▸ **Requirement**: Pull out each line in the material below that contains the word "folgende".
_ _ _ _
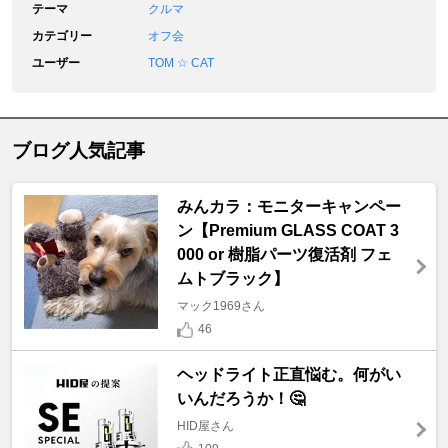
テーマ
クルマ
カテゴリー
オフ会
ユーザー
TOM ☆ CAT
ブログ人気記事
みんカラ：モニターキャンペー
ン【Premium GLASS COAT 3
000 or 樹脂パーツ復活剤 フェ
ムトブラック】
マック1969さん
46
ヘッドライト正直悩む。何がい
いんだろうか！🤔
HID屋さん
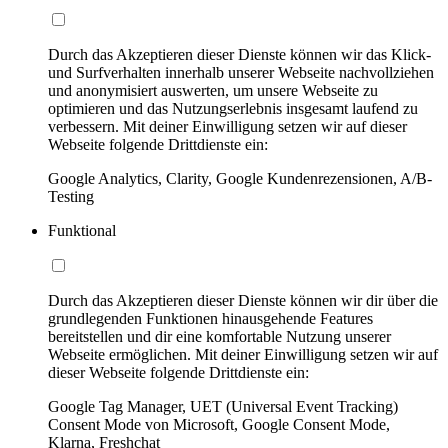
Durch das Akzeptieren dieser Dienste können wir das Klick-
und Surfverhalten innerhalb unserer Webseite nachvollziehen
und anonymisiert auswerten, um unsere Webseite zu
optimieren und das Nutzungserlebnis insgesamt laufend zu
verbessern. Mit deiner Einwilligung setzen wir auf dieser
Webseite folgende Drittdienste ein:
Google Analytics, Clarity, Google Kundenrezensionen, A/B-
Testing
Funktional
Durch das Akzeptieren dieser Dienste können wir dir über die
grundlegenden Funktionen hinausgehende Features
bereitstellen und dir eine komfortable Nutzung unserer
Webseite ermöglichen. Mit deiner Einwilligung setzen wir auf
dieser Webseite folgende Drittdienste ein:
Google Tag Manager, UET (Universal Event Tracking)
Consent Mode von Microsoft, Google Consent Mode,
Klarna, Freshchat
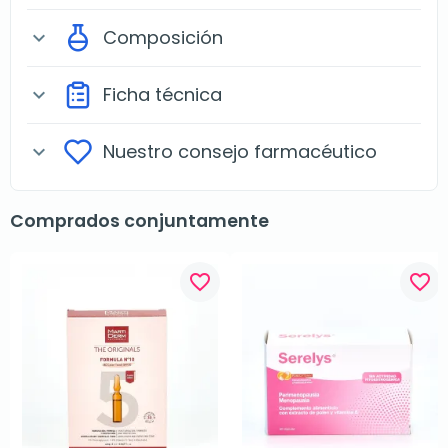
Composición
expand_more
Ficha técnica
expand_more
Nuestro consejo farmacéutico
expand_more
Comprados conjuntamente
favorite_border
favorite_border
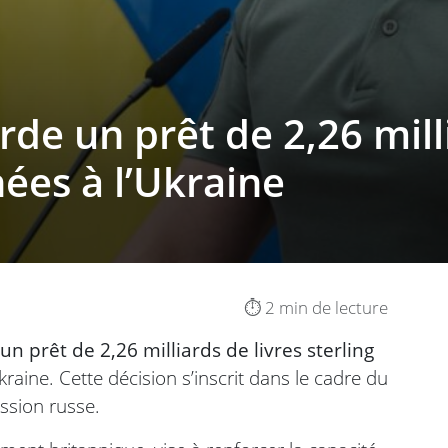
e un prêt de 2,26 milli
nées à l’Ukraine
⏱️ 2 min de lecture
n prêt de 2,26 milliards de livres sterling
kraine. Cette décision s’inscrit dans le cadre du
ession russe.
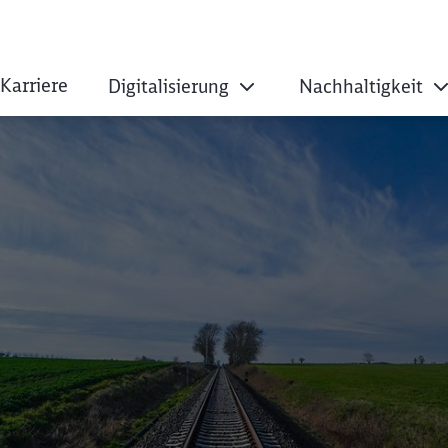
Karriere
Digitalisierung
Nachhaltigkeit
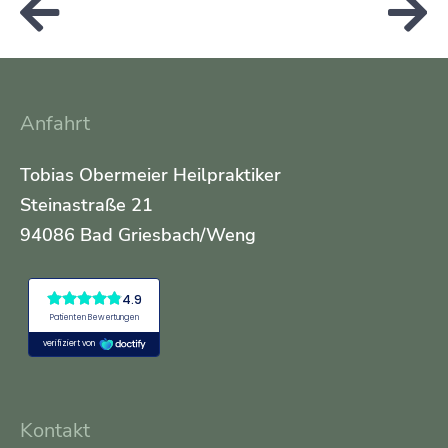
Anfahrt
Tobias Obermeier Heilpraktiker
Steinastraße 21
94086 Bad Griesbach/Weng
Kontakt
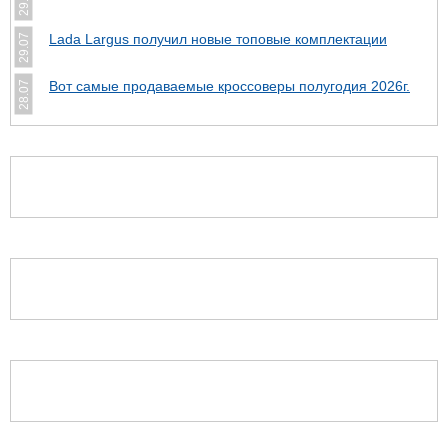
29.07
Lada Largus получил новые топовые комплектации
29.07
Вот самые продаваемые кроссоверы полугодия 2026г.
28.07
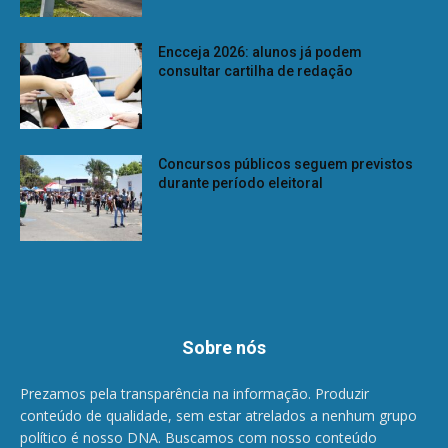
Encceja 2026: alunos já podem
consultar cartilha de redação
Concursos públicos seguem previstos
durante período eleitoral
Sobre nós
Prezamos pela transparência na informação. Produzir
conteúdo de qualidade, sem estar atrelados a nenhum grupo
político é nosso DNA. Buscamos com nosso conteúdo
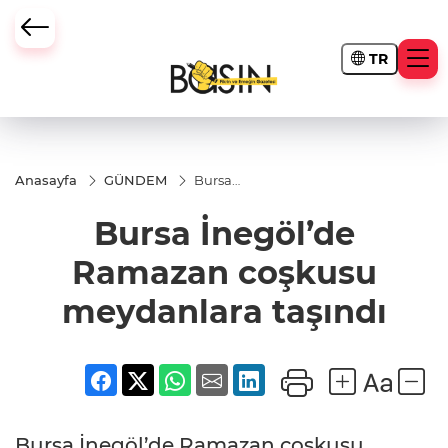
TR
Anasayfa
GÜNDEM
Bursa
İnegöl’de
Ramazan
Bursa İnegöl’de
coşkusu
meydanlara
taşındı
Ramazan coşkusu
meydanlara taşındı
Bursa İnegöl’de Ramazan coşkusu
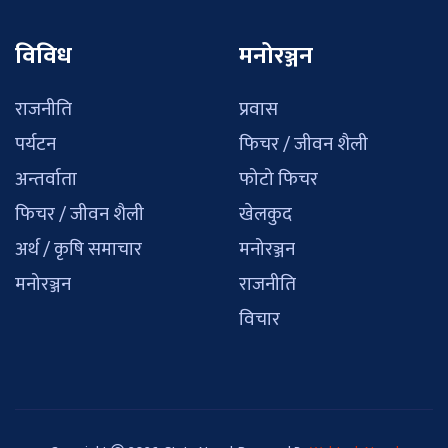
विविध
मनोरञ्जन
राजनीति
प्रवास
पर्यटन
फिचर / जीवन शैली
अन्तर्वाता
फोटो फिचर
फिचर / जीवन शैली
खेलकुद
अर्थ / कृषि समाचार
मनोरञ्जन
मनोरञ्जन
राजनीति
विचार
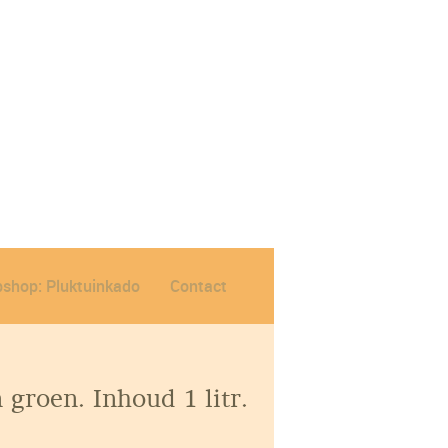
shop: Pluktuinkado
Contact
 groen. Inhoud 1 litr.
_ _ _ _
▸ **Result of this exercise**:
Webseite folgende Drittdienste ein:
dieser Webseite folgende Drittdienste ein:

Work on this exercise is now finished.